I Was Drowning In My Anxiety Until I Thought of Jesus
The promised miracle that comes when we seek the Lord's image, (even for just three seconds!!)
(So sorry!! No audio for this one. I’ve been bombarded by math studying & exams🫠)
When the Lord says you have nothing to fear, do you completely believe Him?
Or are you more like me, who tries to do the thing that scares her and still gets frightened of every possibility that could come after that?
Personally, some days are better than others.
Growing up listening in Sunday school, I learn over and over again how trials can be a good thing for our progression and that they can even bring us closer to God.
I like to think symbolically—so when I think trials, I think strong winds, and maybe climbing mt. Everest, lol.
In real life situations, many of us can compare those symbol of trials to losing a child, struggling with a life-long illness, losing a job, recovering from a harsh journey of addiction—and there’s so much more. So, so much more.
And even if several people went through a similar trial, each situation is an entirely unique experience that is very personal to that individual or group.
The Lord sees the good things you do even if no one else does.
We live in a time where the Lord’s Spirit is encouraging us even more to believe Him when He tells us something, just as much as we would believe in His identity and existence.
So, when you lose a job, do you believe God when He says you have nothing to fear?
When you’re single and want to get married so badly but dating seems hopeless, would you believe God’s words when He says you have nothing to fear?
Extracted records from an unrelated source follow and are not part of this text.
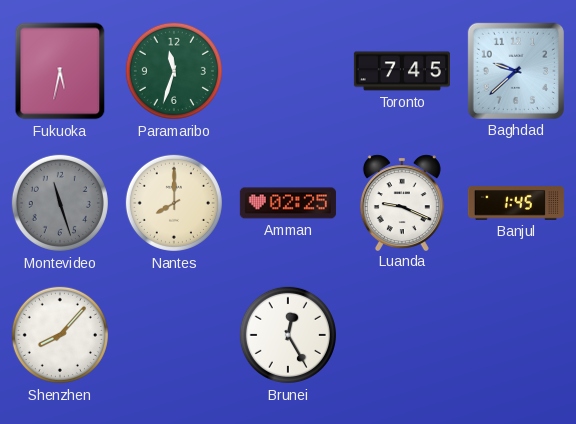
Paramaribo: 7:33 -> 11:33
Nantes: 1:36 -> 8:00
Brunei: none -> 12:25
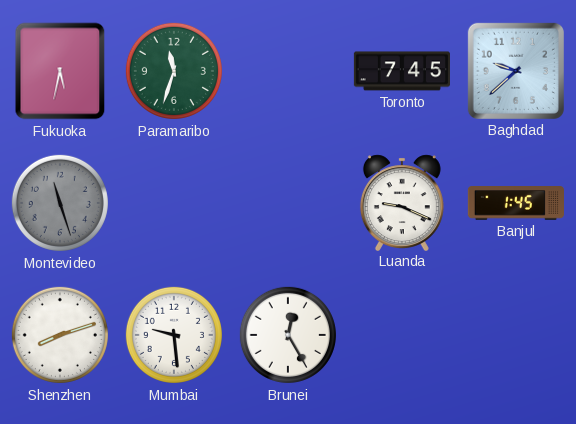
Nantes: 8:00 -> none
Amman: 02:25 -> none
Shenzhen: 8:07 -> 8:12
Mumbai: none -> 9:29
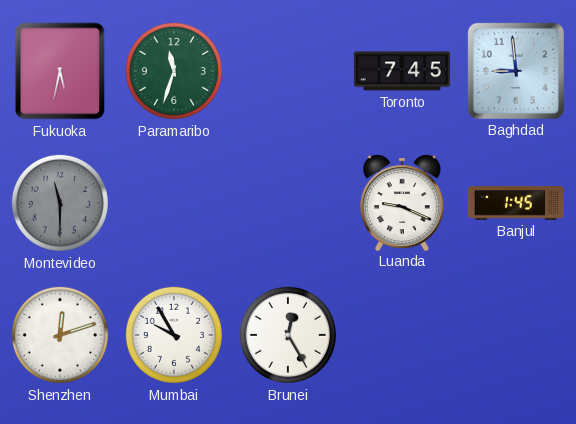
Baghdad: 9:38 -> 8:59
Montevideo: 11:27 -> 11:30
Shenzhen: 8:12 -> 12:12
Mumbai: 9:29 -> 9:55
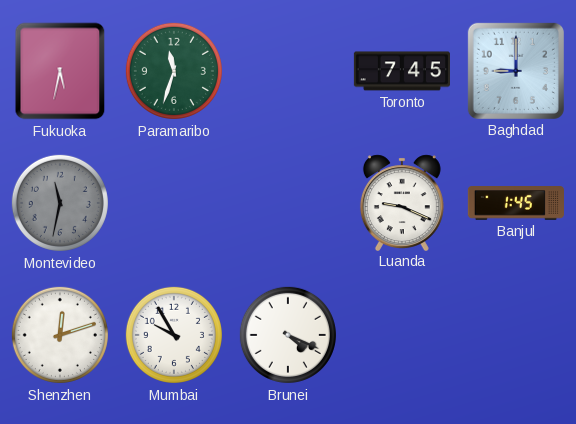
Baghdad: 8:59 -> 9:00
Montevideo: 11:30 -> 11:32
Brunei: 12:25 -> 4:19
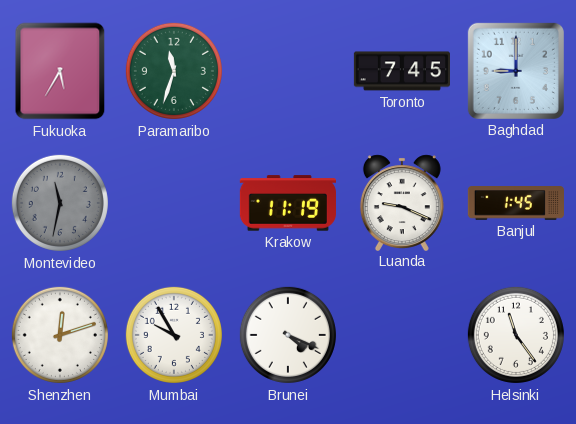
Fukuoka: 5:32 -> 5:35
Krakow: none -> 11:19
Helsinki: none -> 11:24
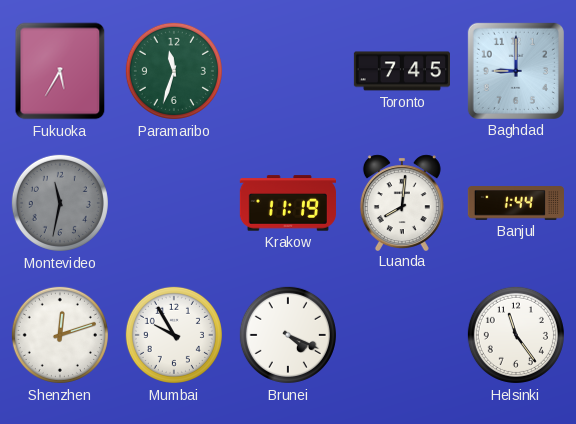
Luanda: 9:19 -> 8:01
Banjul: 1:45 -> 1:44
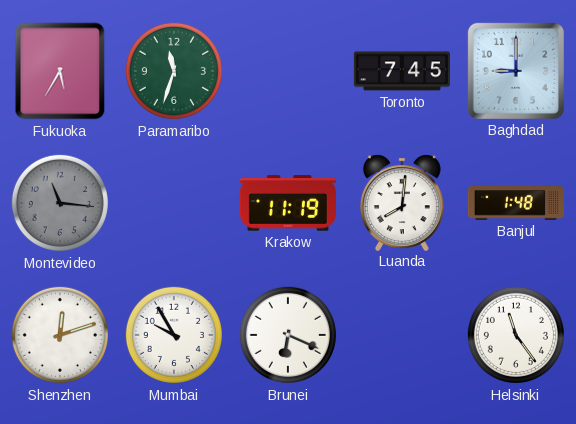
Montevideo: 11:32 -> 11:16
Banjul: 1:44 -> 1:48
Brunei: 4:19 -> 6:19
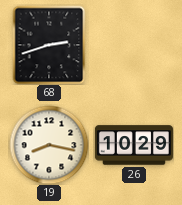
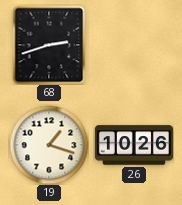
19: 8:17 -> 1:18
26: 10:29 -> 10:26
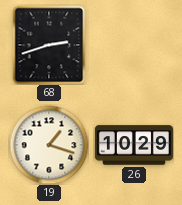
26: 10:26 -> 10:29
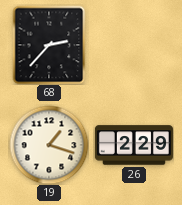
68: 2:42 -> 2:37
26: 10:29 -> 2:29
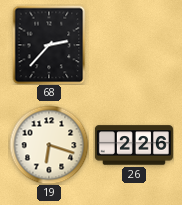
19: 1:18 -> 6:18
26: 2:29 -> 2:26
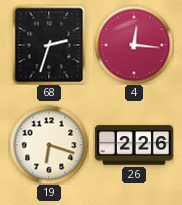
68: 2:37 -> 2:33
4: none -> 12:16
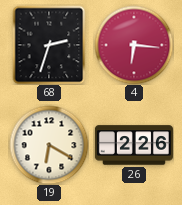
4: 12:16 -> 6:16
19: 6:18 -> 6:20
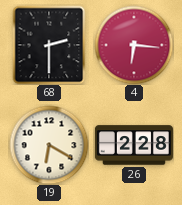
68: 2:33 -> 2:30
26: 2:26 -> 2:28
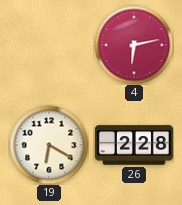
68: 2:30 -> none
4: 6:16 -> 6:13
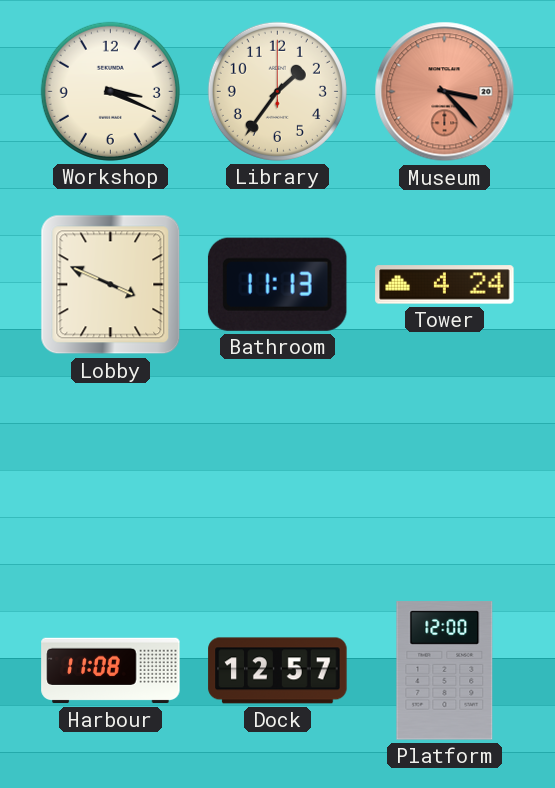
When you witness divorces, experience relationships being threatened by generational trauma, and the Lord says you still have nothing fear—would you believe Him?
Would you believe God when He says you have nothing to fear, even when your family hits a financial crisis?
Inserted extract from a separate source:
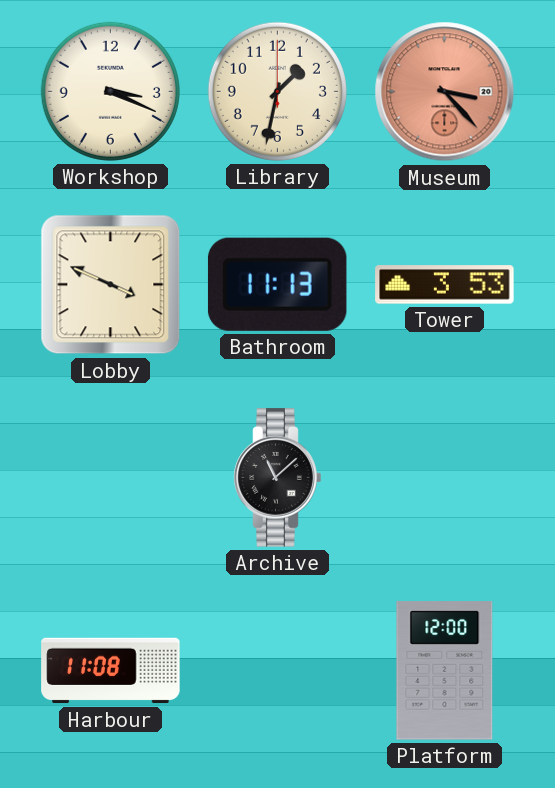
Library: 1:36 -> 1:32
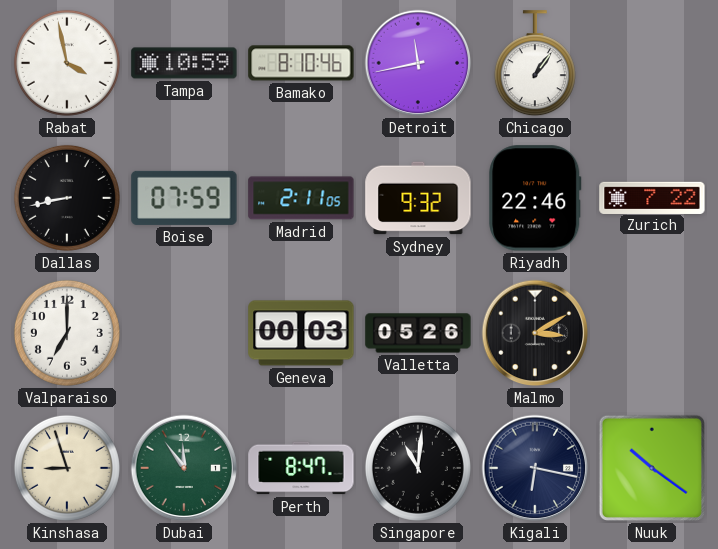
Would you believe God when He says you have nothing to fear, after relapsing the umpteenth time trying to recover from a relentless addiction?
My husband told me something recently about something that’s been helping him.
He says he thinks of Jesus.
“What do you mean? Like you think of an image of Jesus?” I asked.
”Yeah. I literally think of Him and the familiar images I know of Him.”
So I tried it one time, when I didn’t want to show up for my chores and feeling irritated that I even had to do any of them, lol. (Just me?? 😋)
My brain kept going back and forth from images of Jesus to negative emotions then pictures of Jesus, and on and on and on. Like a cycle. I kind of felt a little crazy, haha. However, it did work to think of Him and I would feel a little calmer.
When I finally got to sit down for a moment and let out a big sigh, it was then that I experienced a more rigorous effort of going from negative thoughts stirring up my emotions again, to thinking of Jesus—and then boom, an image of Him washing my feet came.
When I thought that, my whole body felt calm.
My hands and feet were starting to feel relieved. It was strange. But I thought it was a miracle. It felt so silly because literally remembering and thinking of Jesus may seem so small and simple—but also it made me realize it takes great effort, and that thoughts of Jesus can heal disturbed emotions.
I learned that when we give our minds the space to think of Jesus (even for just three seconds like what I did from time to time), we invite His Spirit to give us the grace and strength we need.
My small experience of simply thinking of images of Jesus made me think of this story in the Book of Mormon.1
17 And it came to pass that as I was thus racked with torment, while I was harrowed up by the memory of my many sins, behold, I remembered also to have heard my father prophesy unto the people concerning the coming of one Jesus Christ, a Son of God, to atone for the sins of the world.
18 Now, as my mind caught hold upon this thought, I cried within my heart: O Jesus, thou Son of God, have mercy on me, who am in the gall of bitterness, and am encircled about by the everlasting chains of death.
19 And now, behold, when I thought this, I could remember my pains no more; yea, I was harrowed up by the memory of my sins no more.
20 And oh, what joy, and what marvelous light I did behold; yea, my soul was filled with joy as exceeding as was my pain!
21 Yea, I say unto you, my son, that there could be nothing so exquisite and so bitter as were my pains. Yea, and again I say unto you, my son, that on the other hand, there can be nothing so exquisite and sweet as was my joy.
The Lord brings us small miracles of relief, recovery, and progression when we remember Him.
So when you’re full of fear like me (a lot of the times lol) and finding joy in daily repentance feels impossible,
try this very doable three-seconds brain exercise of just thinking of an image, countenance and story of Jesus 🥹🙏🏼
🎼 . . . Heart of my own heart, whatever befall
Still be my vision, O ruler of all . . . 🎶
So tell me! When you think of Jesus, what image of Him pops in your mind?